**REQUIRED ACTION**
With pictures left out, retype the lines from the start of the records through the one that contains "Figure 2: xz-64, xz-32, xz+32;".

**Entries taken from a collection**
++++++

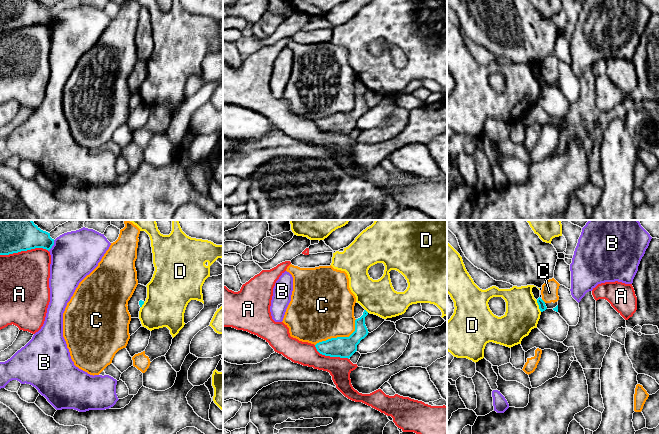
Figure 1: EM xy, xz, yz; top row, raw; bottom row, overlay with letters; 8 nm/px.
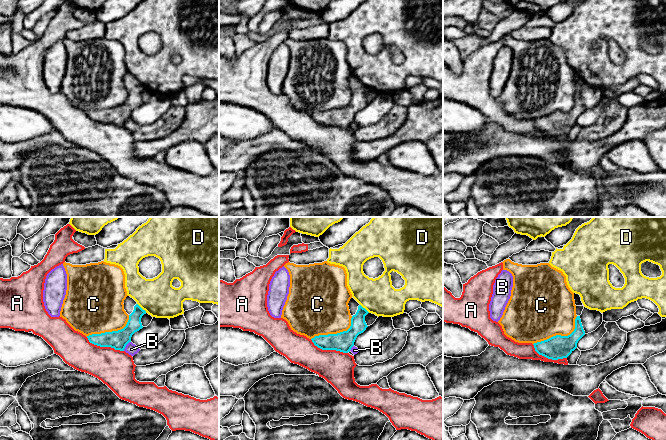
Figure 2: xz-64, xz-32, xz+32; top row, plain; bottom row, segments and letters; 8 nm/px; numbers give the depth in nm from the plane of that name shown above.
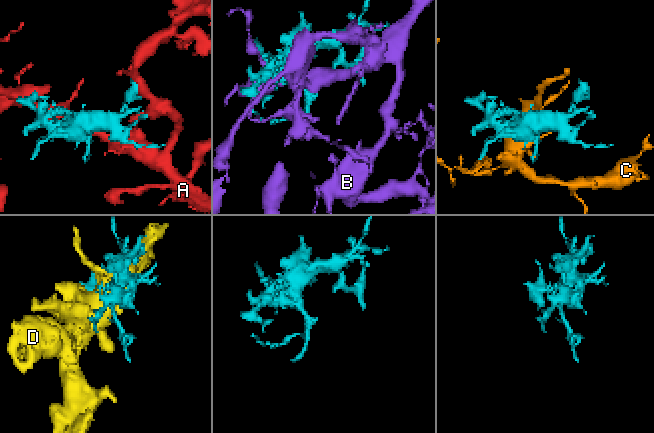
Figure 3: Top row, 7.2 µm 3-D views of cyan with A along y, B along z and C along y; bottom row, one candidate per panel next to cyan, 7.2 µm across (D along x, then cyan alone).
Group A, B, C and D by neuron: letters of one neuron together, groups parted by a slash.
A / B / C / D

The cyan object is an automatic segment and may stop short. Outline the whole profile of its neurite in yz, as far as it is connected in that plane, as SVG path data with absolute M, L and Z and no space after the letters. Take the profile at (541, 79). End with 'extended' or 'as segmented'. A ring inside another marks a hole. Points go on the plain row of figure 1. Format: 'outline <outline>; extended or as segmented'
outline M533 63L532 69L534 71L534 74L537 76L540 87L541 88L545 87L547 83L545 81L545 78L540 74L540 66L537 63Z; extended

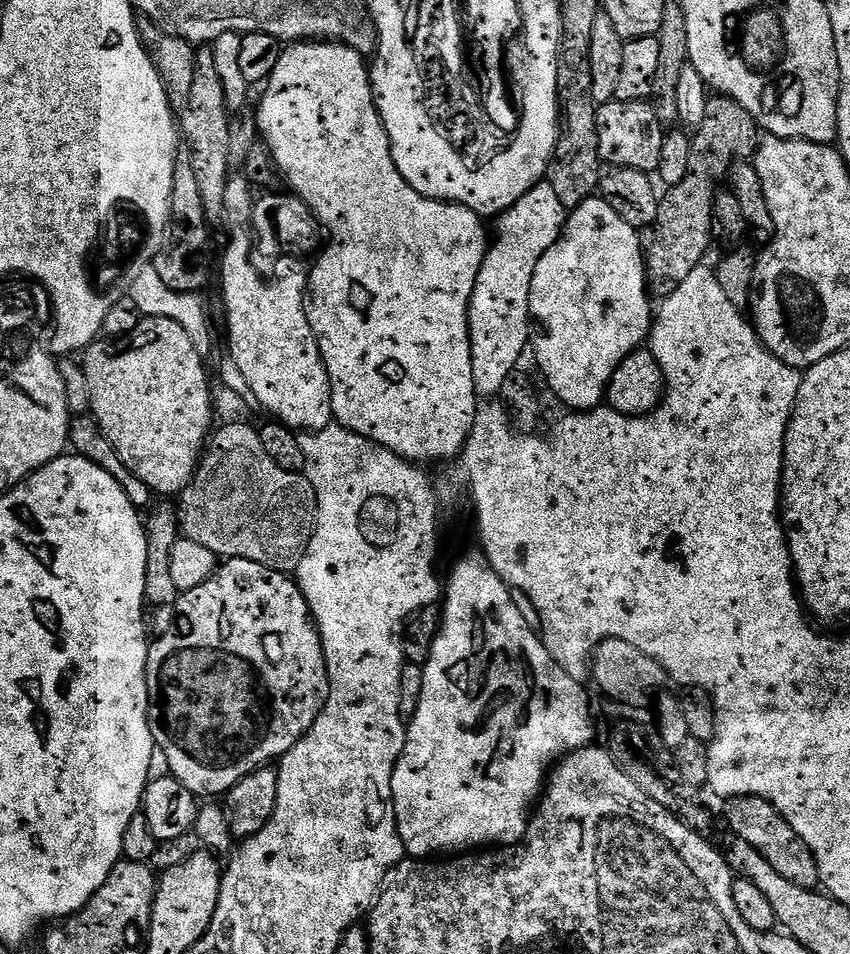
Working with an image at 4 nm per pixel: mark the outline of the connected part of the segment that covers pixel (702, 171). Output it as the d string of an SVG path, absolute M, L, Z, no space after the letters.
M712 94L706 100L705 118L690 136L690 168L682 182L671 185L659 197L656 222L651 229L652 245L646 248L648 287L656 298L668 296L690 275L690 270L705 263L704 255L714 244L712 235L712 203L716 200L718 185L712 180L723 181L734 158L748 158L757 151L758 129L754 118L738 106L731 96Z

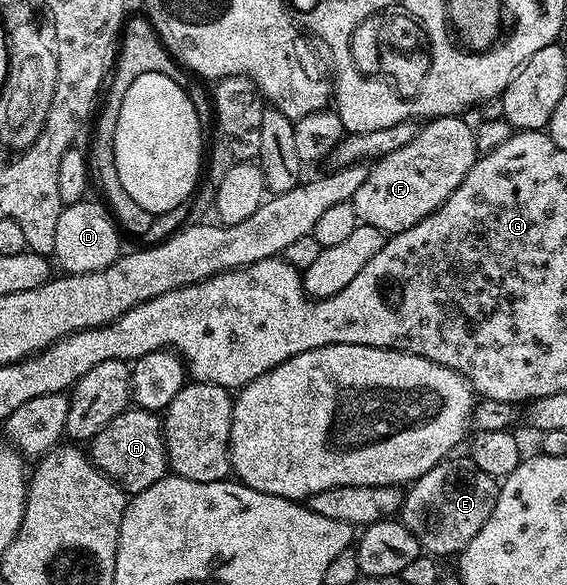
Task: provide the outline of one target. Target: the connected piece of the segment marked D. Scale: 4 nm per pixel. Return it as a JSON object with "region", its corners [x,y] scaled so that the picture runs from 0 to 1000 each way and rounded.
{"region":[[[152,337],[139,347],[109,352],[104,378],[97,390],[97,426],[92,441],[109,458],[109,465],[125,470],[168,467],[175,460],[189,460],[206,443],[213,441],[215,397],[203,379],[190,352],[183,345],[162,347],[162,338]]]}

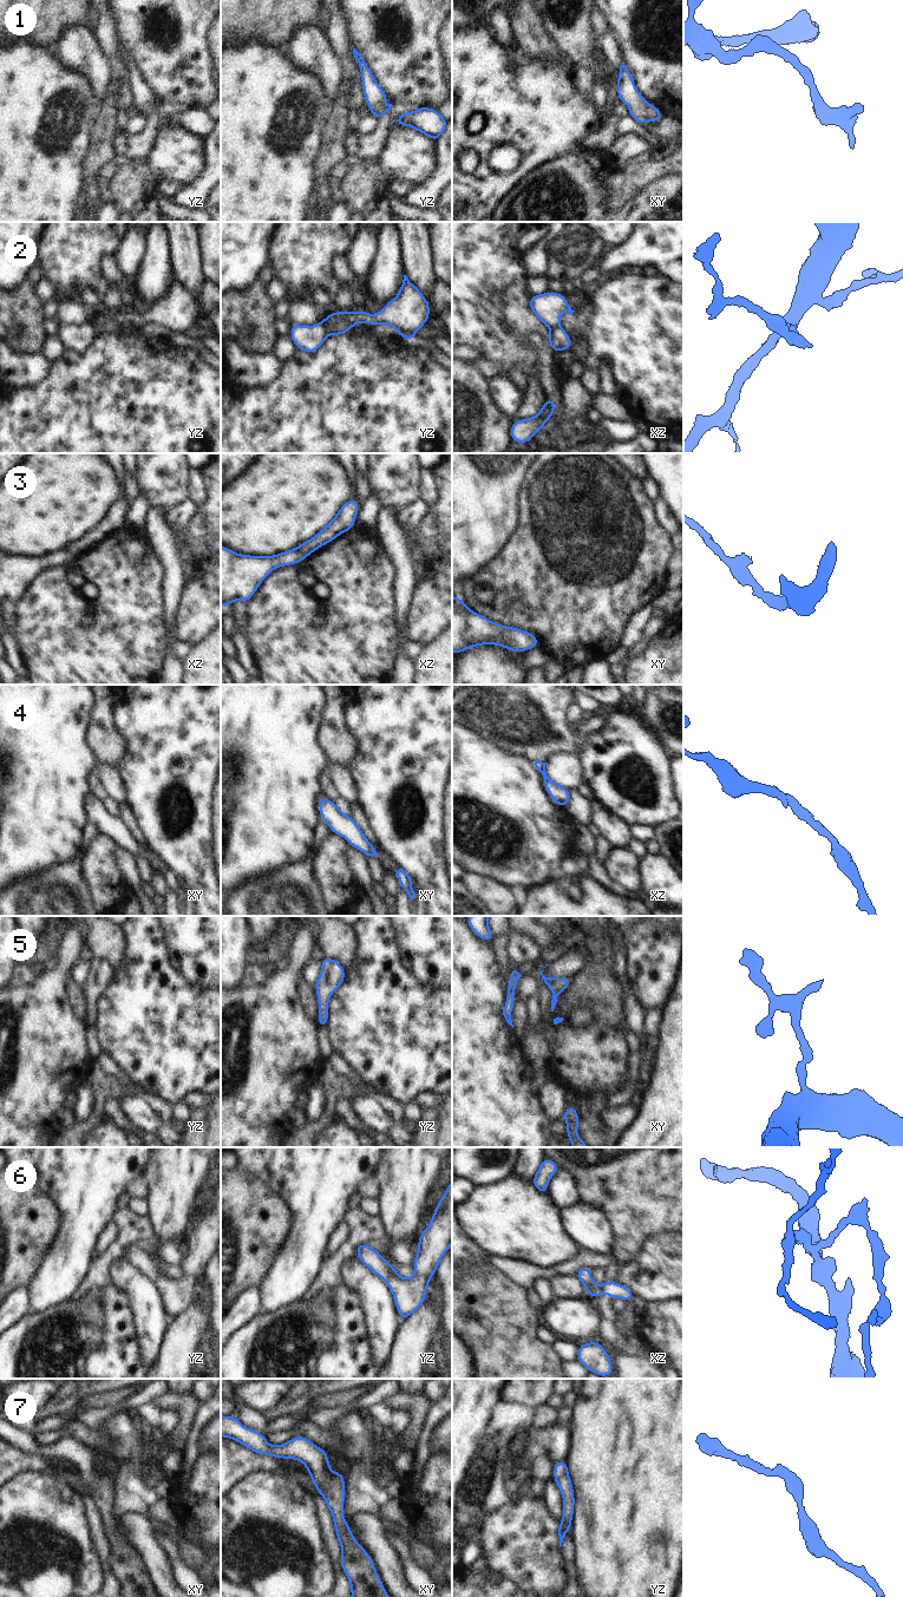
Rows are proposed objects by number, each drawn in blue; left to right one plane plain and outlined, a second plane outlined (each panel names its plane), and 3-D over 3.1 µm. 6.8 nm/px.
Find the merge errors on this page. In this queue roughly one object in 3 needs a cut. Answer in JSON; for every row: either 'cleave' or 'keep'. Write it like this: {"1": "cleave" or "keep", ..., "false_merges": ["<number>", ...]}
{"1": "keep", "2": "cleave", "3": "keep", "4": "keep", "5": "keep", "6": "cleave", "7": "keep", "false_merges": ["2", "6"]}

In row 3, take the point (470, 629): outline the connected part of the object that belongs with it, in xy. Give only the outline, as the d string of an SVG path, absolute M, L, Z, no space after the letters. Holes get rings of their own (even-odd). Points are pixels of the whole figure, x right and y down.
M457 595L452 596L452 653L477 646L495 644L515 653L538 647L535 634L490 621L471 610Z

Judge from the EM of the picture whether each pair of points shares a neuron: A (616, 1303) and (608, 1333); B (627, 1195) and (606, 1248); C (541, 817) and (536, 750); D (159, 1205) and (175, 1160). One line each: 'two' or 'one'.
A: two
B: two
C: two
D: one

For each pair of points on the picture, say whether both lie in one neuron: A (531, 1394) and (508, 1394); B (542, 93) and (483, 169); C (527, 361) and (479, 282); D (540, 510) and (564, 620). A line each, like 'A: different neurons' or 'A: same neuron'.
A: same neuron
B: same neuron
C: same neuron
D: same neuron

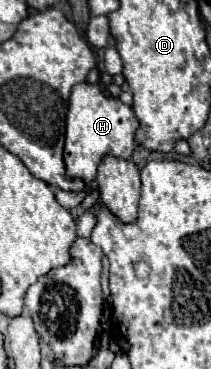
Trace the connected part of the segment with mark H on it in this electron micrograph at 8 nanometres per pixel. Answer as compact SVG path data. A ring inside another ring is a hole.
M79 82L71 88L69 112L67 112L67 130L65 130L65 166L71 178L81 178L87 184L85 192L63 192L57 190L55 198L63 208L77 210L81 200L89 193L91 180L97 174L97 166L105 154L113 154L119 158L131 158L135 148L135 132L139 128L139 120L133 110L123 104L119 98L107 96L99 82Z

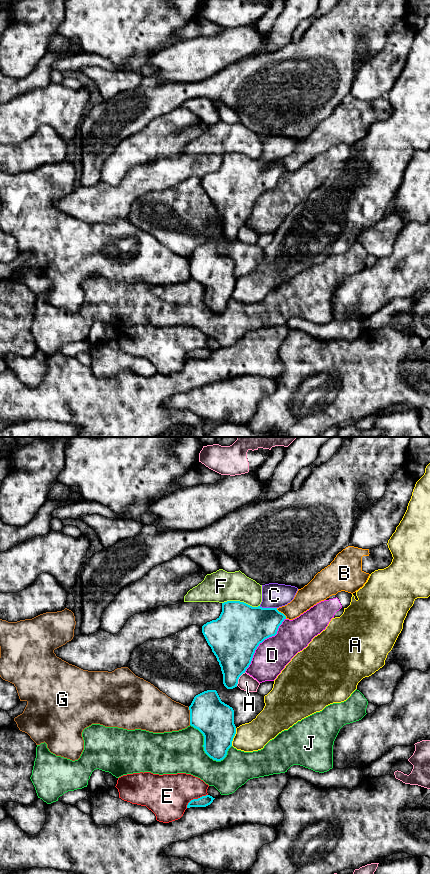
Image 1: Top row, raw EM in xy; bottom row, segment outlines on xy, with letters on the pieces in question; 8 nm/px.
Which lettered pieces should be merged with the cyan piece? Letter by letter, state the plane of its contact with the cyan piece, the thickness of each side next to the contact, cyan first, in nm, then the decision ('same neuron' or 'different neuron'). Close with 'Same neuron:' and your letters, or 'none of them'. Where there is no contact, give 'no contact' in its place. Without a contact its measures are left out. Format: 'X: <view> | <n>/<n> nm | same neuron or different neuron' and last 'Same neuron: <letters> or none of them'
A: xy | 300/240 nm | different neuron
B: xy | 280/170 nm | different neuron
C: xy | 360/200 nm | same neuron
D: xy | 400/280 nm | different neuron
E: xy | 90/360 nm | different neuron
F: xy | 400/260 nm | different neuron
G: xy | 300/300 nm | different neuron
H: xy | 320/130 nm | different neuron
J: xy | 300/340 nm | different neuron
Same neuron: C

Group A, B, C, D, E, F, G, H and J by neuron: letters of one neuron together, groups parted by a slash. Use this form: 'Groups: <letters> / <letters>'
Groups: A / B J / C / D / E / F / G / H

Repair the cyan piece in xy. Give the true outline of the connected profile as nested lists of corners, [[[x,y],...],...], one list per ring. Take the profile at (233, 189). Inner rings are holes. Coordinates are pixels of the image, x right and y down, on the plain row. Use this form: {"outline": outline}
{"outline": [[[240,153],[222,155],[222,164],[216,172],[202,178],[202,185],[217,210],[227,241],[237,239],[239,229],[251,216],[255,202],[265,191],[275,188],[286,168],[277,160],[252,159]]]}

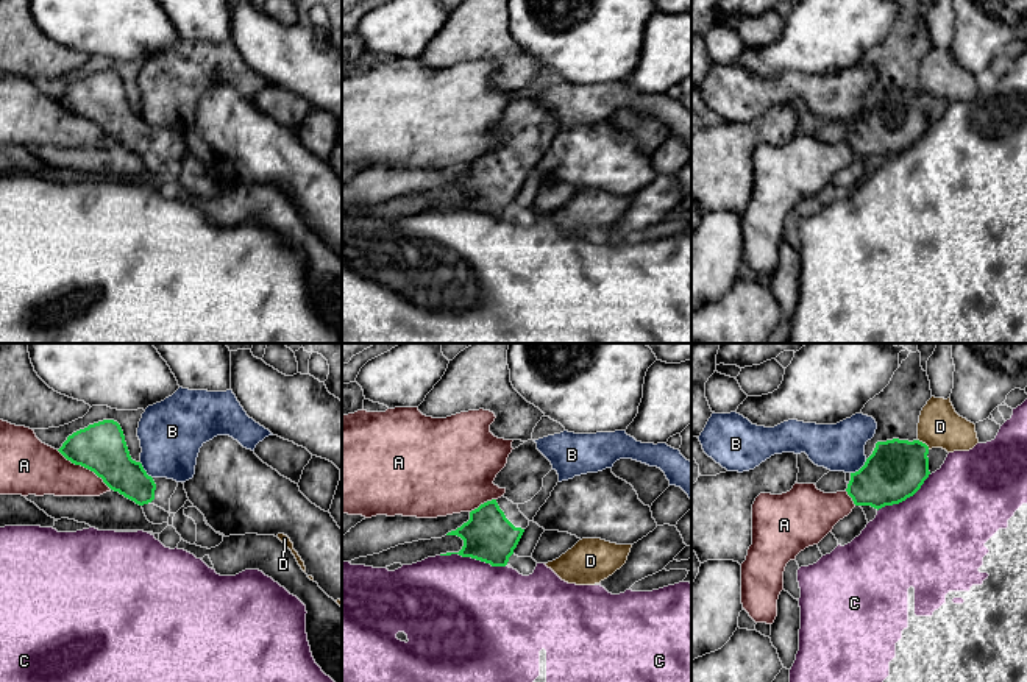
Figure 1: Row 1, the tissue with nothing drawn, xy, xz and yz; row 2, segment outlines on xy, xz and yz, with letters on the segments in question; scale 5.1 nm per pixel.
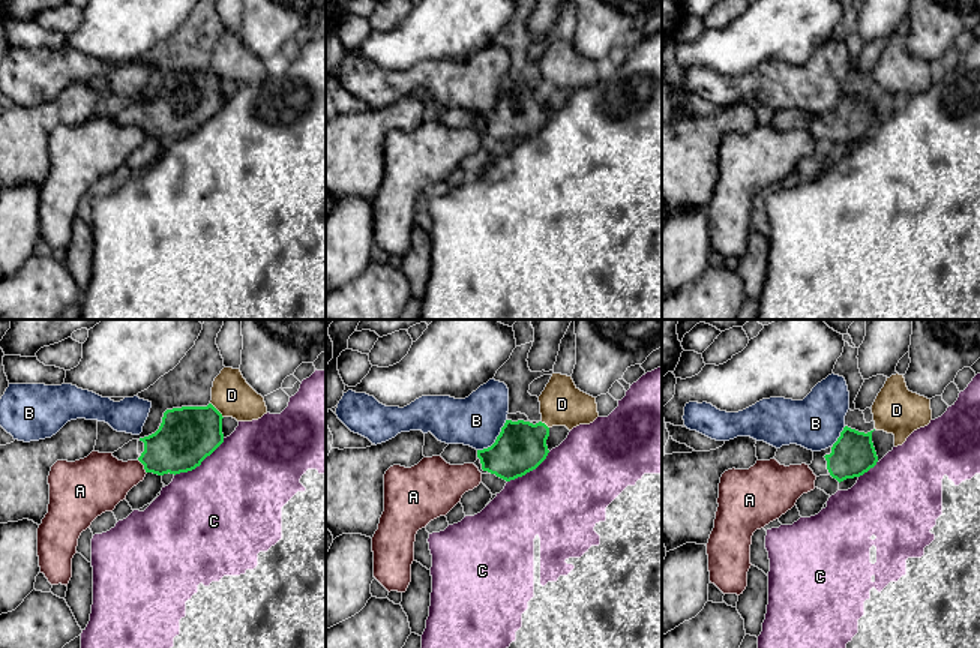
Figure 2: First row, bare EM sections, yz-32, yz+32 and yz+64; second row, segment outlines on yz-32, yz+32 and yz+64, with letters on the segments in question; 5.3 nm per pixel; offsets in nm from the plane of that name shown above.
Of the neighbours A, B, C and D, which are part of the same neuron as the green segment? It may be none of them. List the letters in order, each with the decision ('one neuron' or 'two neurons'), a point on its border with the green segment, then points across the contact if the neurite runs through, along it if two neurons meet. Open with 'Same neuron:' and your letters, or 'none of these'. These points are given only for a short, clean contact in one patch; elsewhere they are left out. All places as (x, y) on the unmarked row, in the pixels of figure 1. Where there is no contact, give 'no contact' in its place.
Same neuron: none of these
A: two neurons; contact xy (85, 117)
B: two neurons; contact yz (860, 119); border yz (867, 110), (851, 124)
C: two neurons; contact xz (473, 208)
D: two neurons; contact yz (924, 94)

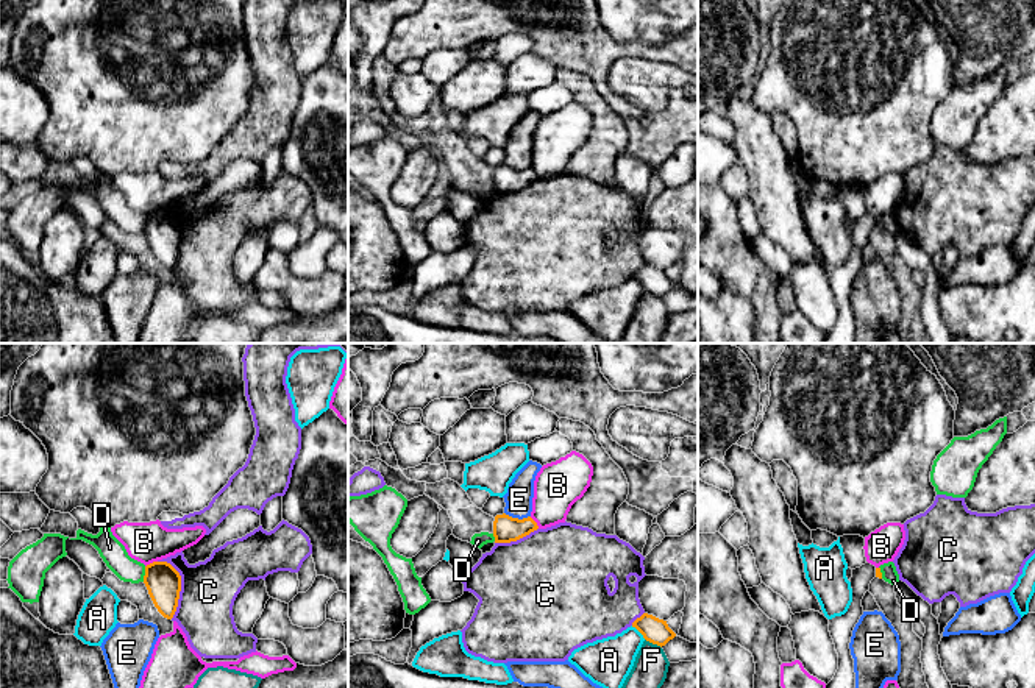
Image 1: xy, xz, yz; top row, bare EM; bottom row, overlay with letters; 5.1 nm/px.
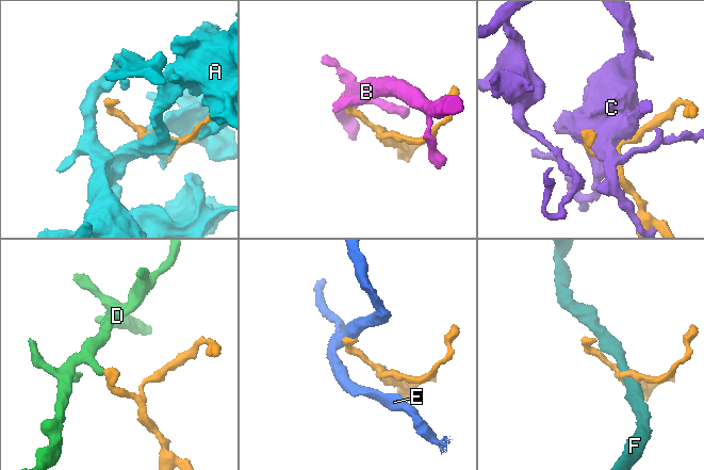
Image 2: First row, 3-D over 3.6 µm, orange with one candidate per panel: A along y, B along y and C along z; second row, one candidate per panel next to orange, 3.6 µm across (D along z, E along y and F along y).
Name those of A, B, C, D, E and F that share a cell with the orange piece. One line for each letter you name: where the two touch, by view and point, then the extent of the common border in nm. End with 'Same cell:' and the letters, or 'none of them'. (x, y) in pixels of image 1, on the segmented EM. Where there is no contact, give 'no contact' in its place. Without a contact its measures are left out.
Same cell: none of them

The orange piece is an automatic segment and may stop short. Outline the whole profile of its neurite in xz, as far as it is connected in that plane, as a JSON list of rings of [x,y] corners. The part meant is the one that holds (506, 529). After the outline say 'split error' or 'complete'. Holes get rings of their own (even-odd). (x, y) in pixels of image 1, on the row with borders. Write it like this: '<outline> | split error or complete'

++++++

**REPLY TO THE TASK**
Figure 1: EM xy, xz, yz; top row, raw; bottom row, overlay with letters; 8 nm/px.
Figure 2: xz-64, xz-32, xz+32; top row, plain; bottom row, segments and letters; 8 nm/px; numbers give the depth in nm from the plane of that name shown above.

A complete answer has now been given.